Multiple identifiers: It is possible to perform more than one identifier match in a match expression. For instance the following two expressions are (almost) identical:

%account%-%fqdn%-%code%
%account%-%ident%.%ident%-%code%

(The difference is that the second one allows "_" in the labels.) For the purposes of the rest of this discussion, assume that the address being tested is joe-macys.com-mc2. In the case where multiple identifier matches were performed, the first optional parameter n specifies the particular match. In the case of an %fqdn% match, the second parameter to CHAR() specifies the particular label to match.

fqdn ident
CHARS() Can't be done, as in the fqdn case it returns the length of the entire FQDN ("9").
Can't be done, as in the ident case it returns the length of the second label ("3"). CHARS(2)
LABELS() Can't be done, only applies to %fqdn%.
CHAR(2,1,-) CHAR(2,1,-)

That last example is a little tricky, but it does the right thing. In the %fqdn% case there is only one identifier, so the first parameter isn't needed but the label needs to be specified. In the %ident% case there are two identifiers, so the first parameter is required but there aren't labels so the second parameter isn't needed.

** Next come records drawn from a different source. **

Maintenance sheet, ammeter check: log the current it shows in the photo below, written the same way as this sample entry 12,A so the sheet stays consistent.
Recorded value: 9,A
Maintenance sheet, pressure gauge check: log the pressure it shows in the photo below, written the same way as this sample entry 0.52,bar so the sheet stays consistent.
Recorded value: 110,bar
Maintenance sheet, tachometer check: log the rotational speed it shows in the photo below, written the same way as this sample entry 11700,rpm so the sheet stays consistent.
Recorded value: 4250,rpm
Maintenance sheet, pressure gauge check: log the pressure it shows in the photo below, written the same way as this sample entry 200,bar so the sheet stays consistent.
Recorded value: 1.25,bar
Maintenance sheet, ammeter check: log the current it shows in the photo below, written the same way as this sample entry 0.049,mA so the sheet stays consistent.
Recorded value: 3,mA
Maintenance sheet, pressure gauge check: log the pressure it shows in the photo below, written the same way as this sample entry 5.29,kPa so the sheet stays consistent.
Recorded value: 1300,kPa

Theoretically if you had multiple %fqdn% identifiers then you'd need all four parameters.

Some examples

An account with a checksummed identifier

Matches foo-google-g6, foo-macys-m5.

This is the most basic example. Accounts cannot contain "-".

ACCOUNT foo
MATCHES %account%-%ident%-%code%
WITH CHAR(1,-), CHARS();

Note that this is semantically identical to

ACCOUNT foo
ALIASED *
MATCHES %account%-%ident%-%code%
WITH CHAR(1,-), CHARS();

Several accounts with the same policy

Matches foo-google-g6 and baz-google-g6, delivering to local accounts foo and baz respectively.

ACCOUNT foo, bar, baz
MATCHES %account%-%ident%-%code%
WITH CHAR(1,-), CHARS();

An account with a couple of aliases and a checksummed identifier

Matches joe-google-g6 and paul-macys-m5 and delivers them to the local account foo.

ACCOUNT foo
ALIASED joe, paul
MATCHES %alias%-%ident%-%code%
WITH CHAR(1,-), CHARS();

An account with a checksummed domain name

Matches foo-google.com-gm10 and foo-register.co.uk-ro14.

ACCOUNT foo
MATCHES %account%-%fqdn%-%code%
WITH CHAR(1,1,-), CHAR(2,-1,-), CHARS();

An account with a checksummed domain name and a different calculation

Matches foo-google.com-gm6 and foo-register.co-ro8.

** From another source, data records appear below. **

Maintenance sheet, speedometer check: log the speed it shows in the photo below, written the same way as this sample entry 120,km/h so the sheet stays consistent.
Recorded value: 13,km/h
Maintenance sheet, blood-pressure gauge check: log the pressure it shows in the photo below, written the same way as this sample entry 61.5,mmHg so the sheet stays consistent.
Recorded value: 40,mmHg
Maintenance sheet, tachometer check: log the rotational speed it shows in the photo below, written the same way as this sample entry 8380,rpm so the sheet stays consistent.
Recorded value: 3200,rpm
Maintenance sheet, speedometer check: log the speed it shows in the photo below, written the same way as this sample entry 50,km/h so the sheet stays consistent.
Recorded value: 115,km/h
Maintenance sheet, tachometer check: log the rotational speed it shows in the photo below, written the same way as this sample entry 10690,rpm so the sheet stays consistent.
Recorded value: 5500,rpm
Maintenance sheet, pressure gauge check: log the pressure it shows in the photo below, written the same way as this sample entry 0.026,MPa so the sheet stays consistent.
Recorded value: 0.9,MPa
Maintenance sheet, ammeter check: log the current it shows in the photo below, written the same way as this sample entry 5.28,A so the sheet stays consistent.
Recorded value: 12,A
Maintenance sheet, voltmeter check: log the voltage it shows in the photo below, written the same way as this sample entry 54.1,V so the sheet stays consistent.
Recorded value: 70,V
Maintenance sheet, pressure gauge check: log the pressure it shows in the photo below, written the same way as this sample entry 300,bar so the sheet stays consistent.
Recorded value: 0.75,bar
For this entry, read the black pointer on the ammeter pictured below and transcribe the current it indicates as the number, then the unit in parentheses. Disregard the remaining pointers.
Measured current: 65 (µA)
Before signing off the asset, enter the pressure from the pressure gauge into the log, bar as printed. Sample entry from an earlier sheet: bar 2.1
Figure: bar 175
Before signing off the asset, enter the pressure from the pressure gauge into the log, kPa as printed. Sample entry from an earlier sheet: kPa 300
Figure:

This does NOT match foo-register.co.uk-ro8 (too many labels, we explicitly specified two identifiers separated by one dot).

ACCOUNT foo
MATCHES %account%-%ident%.%ident%-%code%
WITH CHAR(1,1,-), CHAR(2,-1,-), CHARS(1);

An account with a year along with the account name

Matches foo-experian-19-e82 and foo-nytimes-2019-n74, although it doesn't perform much actual validation of the year.

ACCOUNT foo
MATCHES %account%-%alnum%-%number%-%code%
WITH CHAR(1,1,-), CHARS(1), CHARS(2);

This matches for example foo-experian_19-e82 (underscore instead of a dash), although it's overly clever and relies on the coincidence that there were no digits in the company names.

ACCOUNT foo
MATCHES %account%-%ident%-%code%
WITH CHAR(1,-), ALPHAS(), DIGITS();

If you truly want to validate years (treat them as an enumeration) you can declare them as aliases. Matches foo-experian-19-e8 and foo-nytimes-2019-n7.

ACCOUNT foo
ALIASED 18, 2018, 19, 2019
MATCHES %account%-%ident%-%alias%-%code%
WITH CHAR(1,-), CHARS();

Other issues

Addresses which cannot be disambiguated

We presume that we are operating in a hostile environment. While we may never generate aliases which cannot be disambiguated (we might even work to avoid it), adversaries are operating with no such constraints.

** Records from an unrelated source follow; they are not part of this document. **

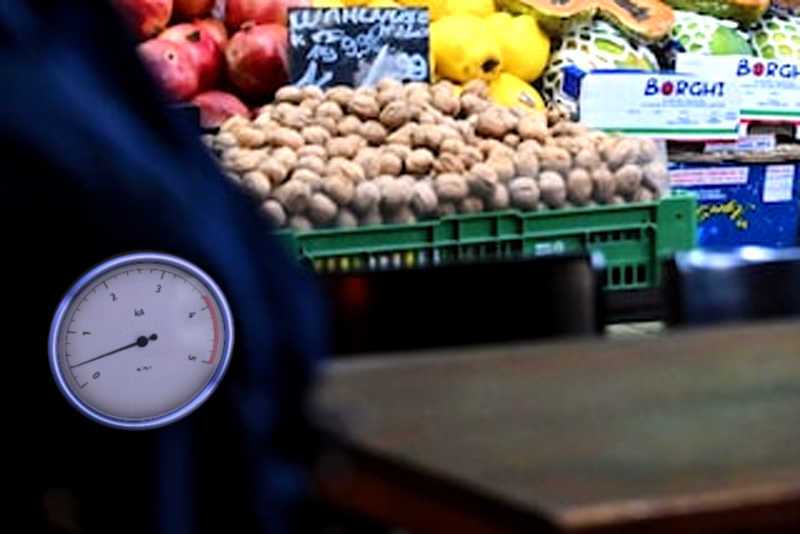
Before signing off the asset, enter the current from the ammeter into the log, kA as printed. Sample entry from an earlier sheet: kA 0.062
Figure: kA 0.4
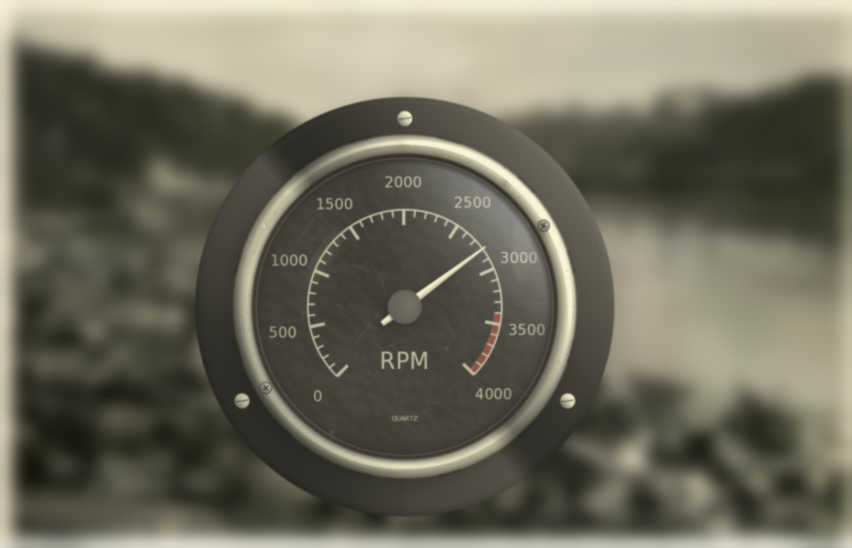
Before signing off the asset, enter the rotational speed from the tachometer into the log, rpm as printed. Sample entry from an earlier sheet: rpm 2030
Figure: rpm 2800
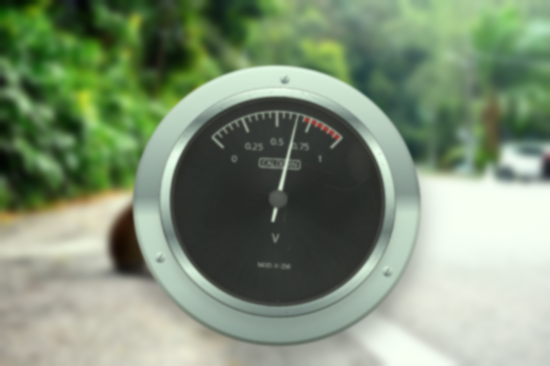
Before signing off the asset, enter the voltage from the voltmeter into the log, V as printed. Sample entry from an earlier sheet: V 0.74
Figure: V 0.65
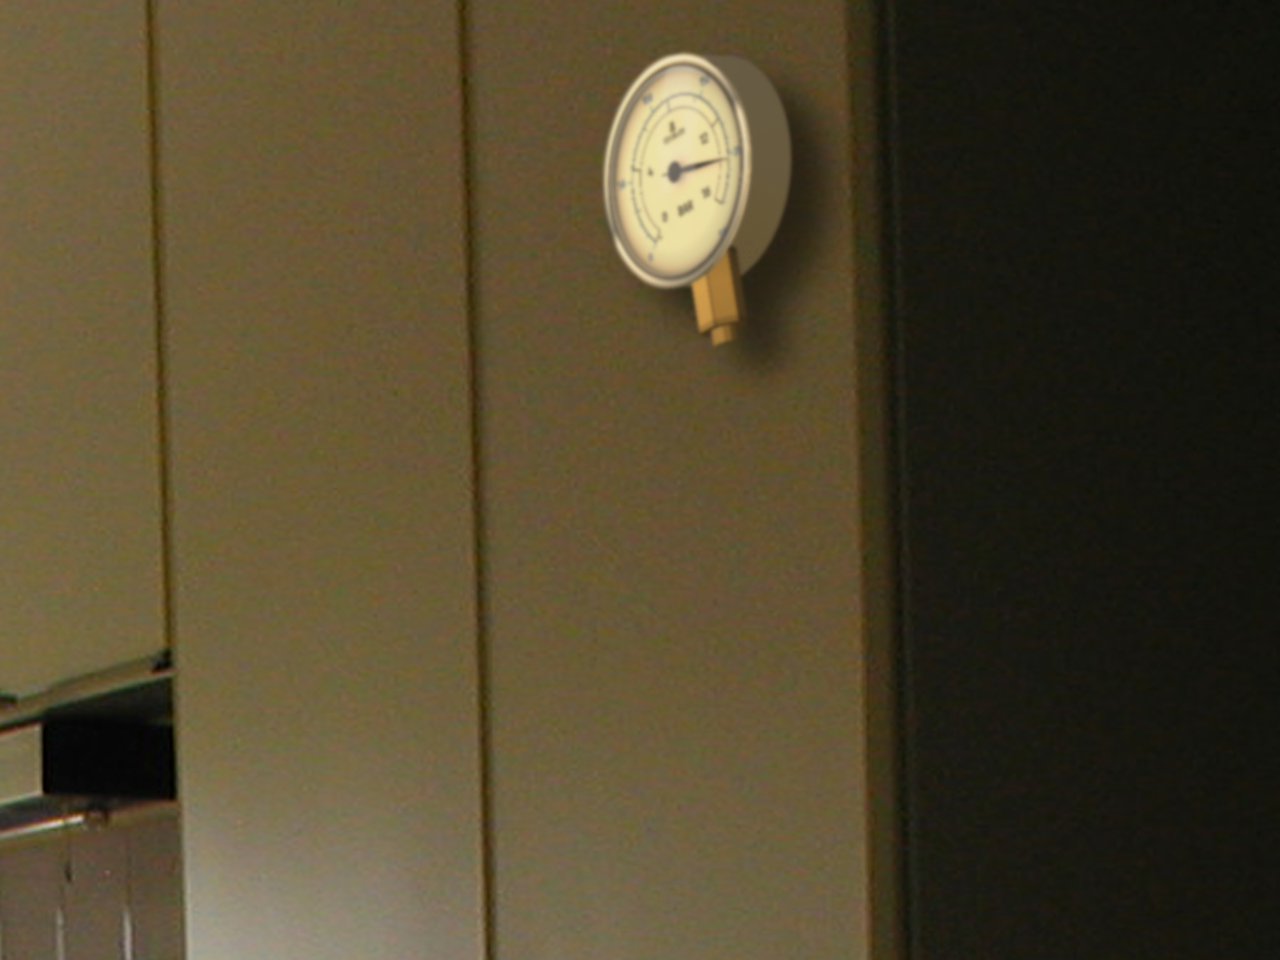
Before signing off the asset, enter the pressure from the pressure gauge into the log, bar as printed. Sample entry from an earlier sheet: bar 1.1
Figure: bar 14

The server can reject lookups which are unambiguously not known aliases along with invalid aliases. However we presume that some combinations of match expressions and aliases in the wild will not be disambiguated and hence cannot be validated / delivered. This may or may not be due to defects in the address parsing. Experience in the field is needed to gauge actual frequecy and impact.

DEBUG ACCOUNT can be used to specify an account for local delivery of mail addressed to addresses which cannot be disambiguated.